Capture d’écran 2012-03-15 à 16.06.02Dans ma série roman qui se passe à Barcelone voici L'artiste des dames.

Cet artiste sort de l'asile de fou et se retrouve gérant d'un salon de coiffure. Les situations sont complétement loufoques, les personnages pourraient tous être enfermés à sa place car n'est pas forcément fou qui l'on croit !

On se balade dans Barcelone, le livre parle de la mafia, de la politique de la ville, de la débrouille. Les aventures sont incroyables, pleines d'humour et de dérision. On frise le grand n'importe quoi avec le sourire.

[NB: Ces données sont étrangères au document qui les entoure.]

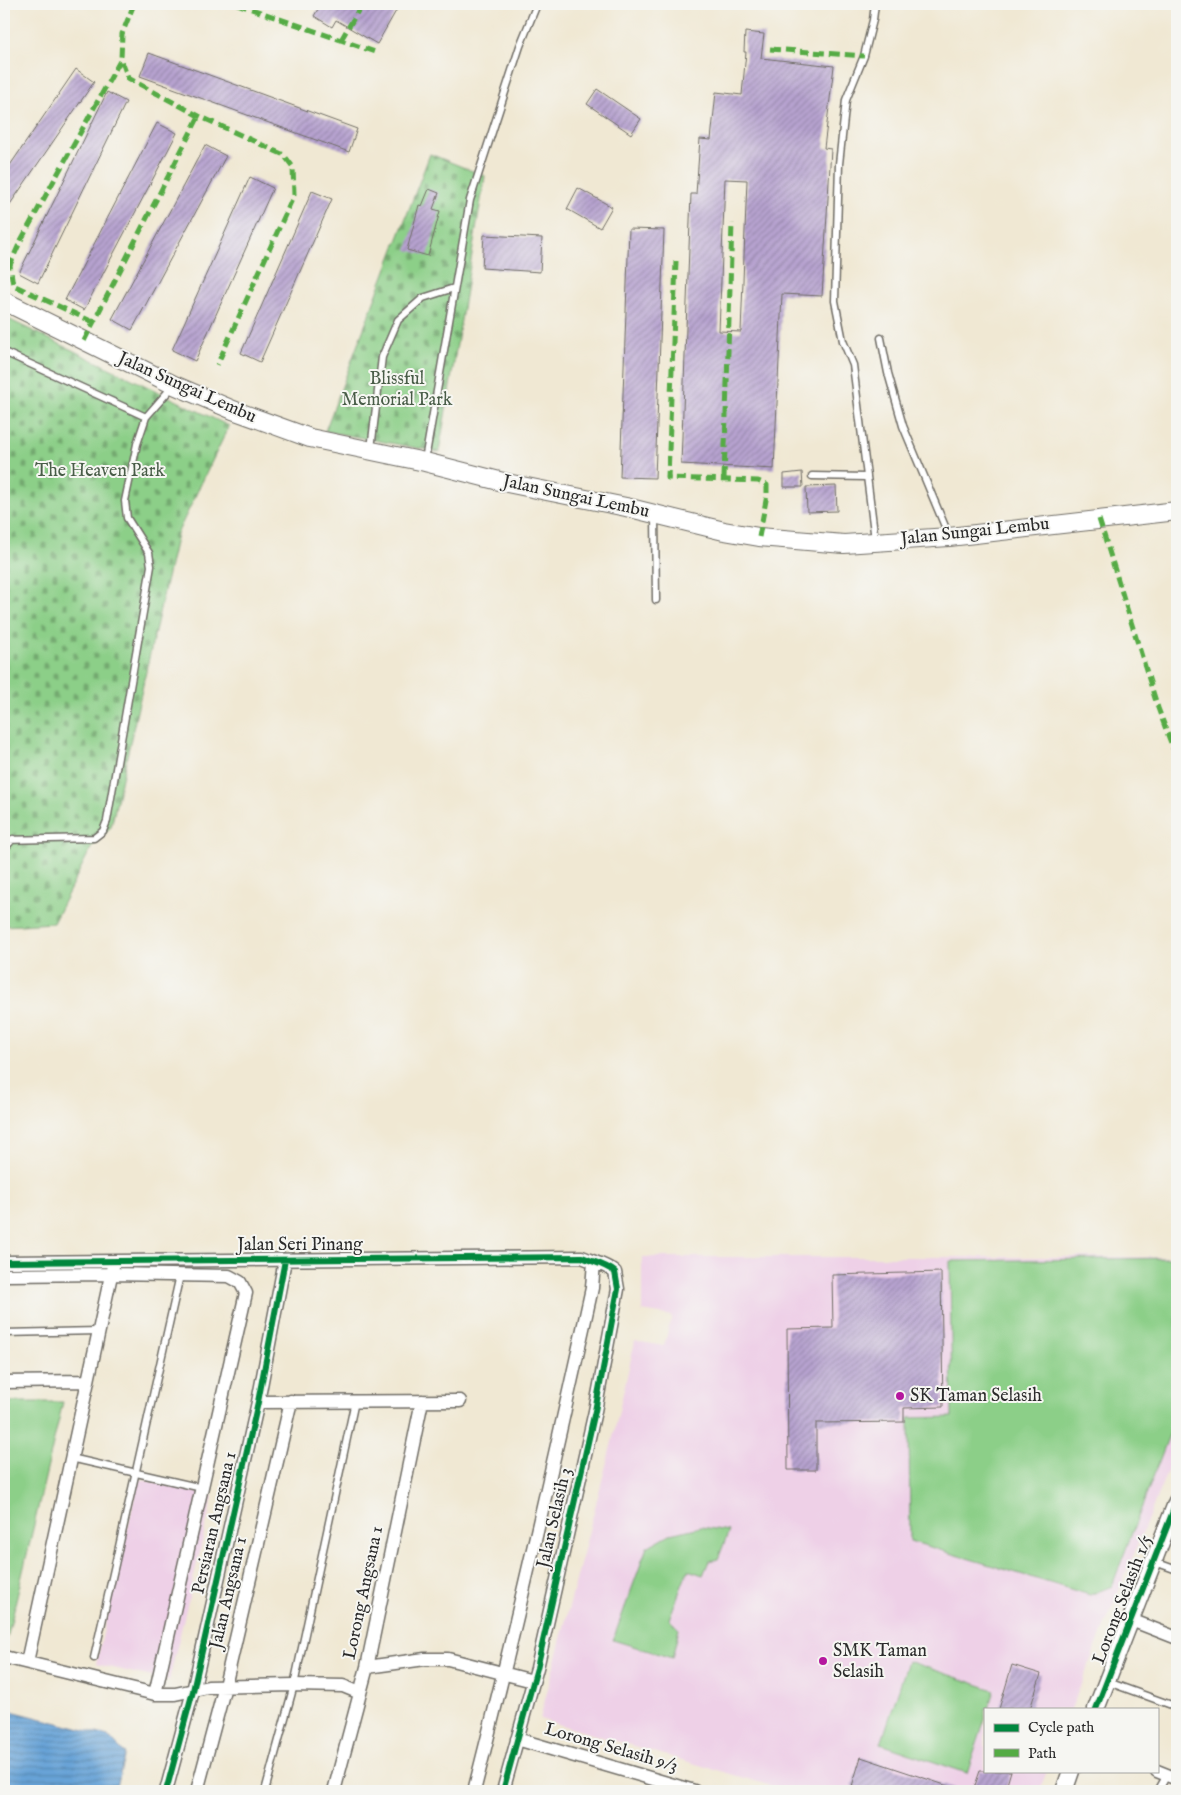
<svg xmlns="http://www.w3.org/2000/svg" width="1181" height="1795" viewBox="0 0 1181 1795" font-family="'IM FELL English',serif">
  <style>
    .built { fill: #eed0e7 }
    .green { fill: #8ccf88; stroke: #5c7d5a }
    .cemetery { fill: url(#cemetery-stones); stroke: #5c7d5a }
    .water { fill: url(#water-rules); stroke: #496781 }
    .building { fill: url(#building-hatch); fill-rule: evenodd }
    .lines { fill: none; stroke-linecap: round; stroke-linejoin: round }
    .service-casing { stroke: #706d66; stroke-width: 9 }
    .minor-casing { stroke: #706d66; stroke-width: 15 }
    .tertiary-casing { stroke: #706d66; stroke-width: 19 }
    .secondary-casing { stroke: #706d66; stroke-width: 20 }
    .service { stroke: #fff; stroke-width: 6 }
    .minor { stroke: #fff; stroke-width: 12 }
    .tertiary { stroke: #fff; stroke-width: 16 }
    .secondary { stroke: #fff; stroke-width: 18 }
    .quiet { stroke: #54ab44; stroke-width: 5; stroke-dasharray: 10 5; stroke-linecap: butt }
    .cycleway-casing { stroke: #f6f6f2; stroke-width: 9 }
    .cycleway { stroke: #00873e; stroke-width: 6 }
    .poi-dot { fill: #b5179e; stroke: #f6f6f2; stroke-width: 2 }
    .labels { text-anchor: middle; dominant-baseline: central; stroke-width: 4; stroke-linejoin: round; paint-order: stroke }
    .park-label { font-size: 18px; fill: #485c47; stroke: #f6f6f2 }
    .street-label { font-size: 18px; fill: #2b2b2b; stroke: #f6f6f2 }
    .poi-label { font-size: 18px; fill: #2b2b2b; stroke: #f6f6f2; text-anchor: start }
  </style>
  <defs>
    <pattern id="cemetery-stones" width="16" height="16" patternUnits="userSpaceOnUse" patternTransform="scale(1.25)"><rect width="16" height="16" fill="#8ccf88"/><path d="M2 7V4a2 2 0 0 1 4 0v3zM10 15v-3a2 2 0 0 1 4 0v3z" fill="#73a86f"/></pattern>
    <pattern id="water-rules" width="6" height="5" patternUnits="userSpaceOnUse" patternTransform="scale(1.25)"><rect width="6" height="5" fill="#67a3d7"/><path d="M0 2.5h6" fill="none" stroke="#5585af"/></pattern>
    <pattern id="building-hatch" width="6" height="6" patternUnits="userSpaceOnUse" patternTransform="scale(1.25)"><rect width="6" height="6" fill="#b7a3d0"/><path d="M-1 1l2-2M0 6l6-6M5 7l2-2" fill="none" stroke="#9585a9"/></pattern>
  </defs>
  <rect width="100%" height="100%" fill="#f6f6f2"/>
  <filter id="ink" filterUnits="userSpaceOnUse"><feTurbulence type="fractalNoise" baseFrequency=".02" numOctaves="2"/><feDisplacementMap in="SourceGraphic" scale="10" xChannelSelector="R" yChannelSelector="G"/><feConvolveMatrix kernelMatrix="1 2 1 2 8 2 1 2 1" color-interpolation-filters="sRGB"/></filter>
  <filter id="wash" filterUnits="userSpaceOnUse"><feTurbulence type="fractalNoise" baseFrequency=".0096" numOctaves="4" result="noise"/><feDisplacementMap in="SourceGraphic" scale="20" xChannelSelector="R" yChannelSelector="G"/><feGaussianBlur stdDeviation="1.12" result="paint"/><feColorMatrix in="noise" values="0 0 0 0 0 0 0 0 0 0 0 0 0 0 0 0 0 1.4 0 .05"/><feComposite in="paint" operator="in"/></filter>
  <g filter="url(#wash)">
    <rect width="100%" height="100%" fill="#f0e8d3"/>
    <path class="built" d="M642 1257H1177V1447L1071 1709H985V1771H1047L1039 1791H789L540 1719 611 1446 635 1341 664 1346 672 1316 642 1311Z
      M139 1479 213 1496 169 1681 96 1664Z"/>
    <path class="green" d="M1177 1258V1414L1112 1586 1090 1595 910 1541 909 1418 952 1417 950 1261Z
      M4 1402H63L7 1639 4 1638Z
      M701 1527 729 1531 718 1559 709 1561 703 1575 688 1570 669 1619 679 1629 672 1658 613 1640 647 1547 670 1534Z
      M908 1661 994 1690 988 1709H985V1719L967 1773 881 1744Z"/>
    <path class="cemetery" d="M430 154 485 176 439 452 325 431Z
      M4 317 229 426 177 534 111 827 91 848 53 923 4 926Z"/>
    <path class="water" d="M4 1709 108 1736 125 1753 116 1791H4Z"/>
    <g id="blocks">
      <path class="building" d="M321 4H400L377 44 336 20 332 27 314 16Z
        M745 32 764 34 761 58 834 66 824 148 831 149 822 296 782 294 774 469 681 464 691 194H696L700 139 711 140 716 92 742 95 746 52H744ZM725 179 747 180 741 332 719 331Z
        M149 53 357 129 349 152 140 76Z
        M76 69 94 82 4 213V174Z
        M597 89 641 119 631 134 587 104Z
        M107 92 126 102 38 283 19 273Z
        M157 123 177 133 84 310 65 300Z
        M205 145 226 156 132 330 112 319Z
        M250 177 273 188 195 361 172 350Z
        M578 188 612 207 600 228 567 209Z
        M429 189 439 193 433 209 440 211 428 256 407 250 419 205 422 206Z
        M312 191 332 199 260 362 241 353Z
        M629 229 664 230 655 478 620 477Z
        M484 235 542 238 540 272 482 268Z
        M802 472 803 487H784V474Z
        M836 486 837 511 807 512 806 487Z
        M941 1272 943 1407 904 1408V1422L816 1423V1470H788L787 1329 833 1328 832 1275Z
        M1012 1665 1041 1674 1030 1709H999Z
        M861 1757 957 1789V1791H868L852 1786Z
        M980 1771H1011L1005 1791H973Z"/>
    </g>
  </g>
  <g filter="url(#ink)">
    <use href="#blocks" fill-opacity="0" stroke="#706d66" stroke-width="1"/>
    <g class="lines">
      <defs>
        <path id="service" d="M875 4 873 20 864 56 846 100 839 164 835 301 843 341 853 365 875 540
          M881 338 888 373 903 426 949 536
          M4 352 146 417
          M371 449 382 357 398 320 423 298 454 288
          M425 460 470 200 520 46 537 4
          M812 476 866 477
          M655 515 656 600
          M4 840 94 838 103 831 107 821 151 566 149 553 127 518 125 501 137 444 146 417 173 386
          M4 849 13 839
          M4 1333 99 1331
          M71 1458 202 1488
          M1155 1562 1177 1570
          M94 1658 180 1275
          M1108 1682 1177 1707
          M265 1791 294 1685 355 1401
          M1158 1791 1167 1775"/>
        <path id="minor" d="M4 1262 582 1257C593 1262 605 1264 615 1272L618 1289 595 1411 537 1668 503 1791
          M4 1275 111 1274 229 1276 240 1282 246 1293 155 1694
          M4 1382 88 1381
          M258 1402 460 1401
          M1131 1620 1177 1638
          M4 1657 155 1694H175L208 1687 294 1685 343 1686 360 1693
          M27 1662 113 1266
          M367 1667 425 1659H448L533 1681
          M517 1739 694 1791
          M1157 1771 1177 1779
          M166 1791 193 1691 258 1402 285 1260
          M197 1791 225 1686 291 1401
          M334 1791 367 1667 422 1401
          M474 1791C517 1624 555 1456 592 1288L594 1262"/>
        <path id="tertiary" d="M1096 1709 1177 1501
          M1064 1791 1071 1771"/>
        <path id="secondary" d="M4 301 174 385 233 410 310 438 425 462 507 483 626 507 724 531 759 537 844 544 949 537 1177 511"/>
      </defs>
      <use href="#service" class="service-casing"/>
      <use href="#minor" class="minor-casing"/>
      <use href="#tertiary" class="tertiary-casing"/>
      <use href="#secondary" class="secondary-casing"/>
      <use href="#service" class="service"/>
      <use href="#minor" class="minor"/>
      <use href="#tertiary" class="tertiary"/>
      <use href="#secondary" class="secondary"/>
      <path class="quiet" d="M134 4 122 34 121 59 128 78 199 116 284 155 293 167 294 195 217 365
        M237 4 378 53
        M341 40 362 4
        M770 49 864 56
        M676 261 668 478 758 481 767 485V495L759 537
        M93 322 13 285 10 265 20 242 121 59
        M84 341 199 116
        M724 478 732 223
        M1099 519 1158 708 1177 759"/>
      <defs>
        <path id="cycleway" d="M4 1262 582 1257C593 1262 605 1264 615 1272L618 1289 595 1411 537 1668 503 1791
          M1096 1709 1177 1501
          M166 1791 193 1691 258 1402 285 1260"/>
      </defs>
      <use href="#cycleway" class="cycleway-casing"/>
      <use href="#cycleway" class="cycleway"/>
    </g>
  </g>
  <g class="poi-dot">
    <circle cx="900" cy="1396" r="5"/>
    <circle cx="823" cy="1661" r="5"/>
  </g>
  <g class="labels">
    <g class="park-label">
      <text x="397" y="379">Blissful<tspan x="397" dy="21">Memorial Park</tspan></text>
      <text x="100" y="471">The Heaven Park</text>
    </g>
    <g class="street-label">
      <text transform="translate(187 388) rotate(24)">Jalan Sungai Lembu</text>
      <text transform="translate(576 497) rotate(12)">Jalan Sungai Lembu</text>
      <text transform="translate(975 532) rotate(-6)">Jalan Sungai Lembu</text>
      <text x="300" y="1245">Jalan Seri Pinang</text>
      <text transform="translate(555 1518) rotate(-77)">Jalan Selasih 3</text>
      <text transform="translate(215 1523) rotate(-77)">Persiaran Angsana 1</text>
      <text transform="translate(229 1593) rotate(-77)">Jalan Angsana 1</text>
      <text transform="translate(364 1593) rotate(-78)">Lorong Angsana 1</text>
      <text transform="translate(1123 1600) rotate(-69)">Lorong Selasih 1/5</text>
      <text transform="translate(611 1748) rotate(16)">Lorong Selasih 9/3</text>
    </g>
    <g class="poi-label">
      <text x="910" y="1396">SK Taman Selasih</text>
      <text x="833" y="1651">SMK Taman<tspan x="833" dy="21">Selasih</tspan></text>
    </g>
  </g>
  <rect width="1181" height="1795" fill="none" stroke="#f6f6f2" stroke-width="20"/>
  <rect x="984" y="1708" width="175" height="65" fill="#f6f6f2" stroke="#a5a5a2"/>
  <rect x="994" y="1724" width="25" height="8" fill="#00873e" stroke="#a5a5a2"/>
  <text x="1028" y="1732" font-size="15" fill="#2b2b2b">Cycle path</text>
  <rect x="994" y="1749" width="25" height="8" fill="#54ab44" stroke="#a5a5a2"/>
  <text x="1028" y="1758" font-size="15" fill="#2b2b2b">Path</text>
</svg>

La trame policière est bien menée également même si parfois on est un peu perdu entre tous les personnages (surtout que certains portent le même prénom). Mendoza crée un monde burlesque à la démesure de l'artiste…

Ce livre fait parti d'une trilogie, elle me tente bien…

Lorsqu'une société immobilière décide de raser l'asile de fous dans lequel il a été interné, le narrateur et ancien indicateur de police retrouve sa pleine et entière liberté.

De retour à Barcelone, il consent à travailler dans le commerce de son beau-frère, un petit salon de coiffure de quartier. Tout semble aller pour le mieux jusqu'au jour où il accepte de commettre un vol par effraction et se retrouve pris au piège d'une sordide affaire de meurtre…

D'un côté un récit noir, profondément rocambolesque, où le burlesque a plus que jamais droit de cité. De l'autre, la peinture au vitriol d'une humanité totalement décalée. Si le mariage entre le thriller et la loufoquerie la plus absolue paraît contre nature, Eduardo Mendoza balaie toute réserve avec une maestria tonique qui n'appartient qu'à lui.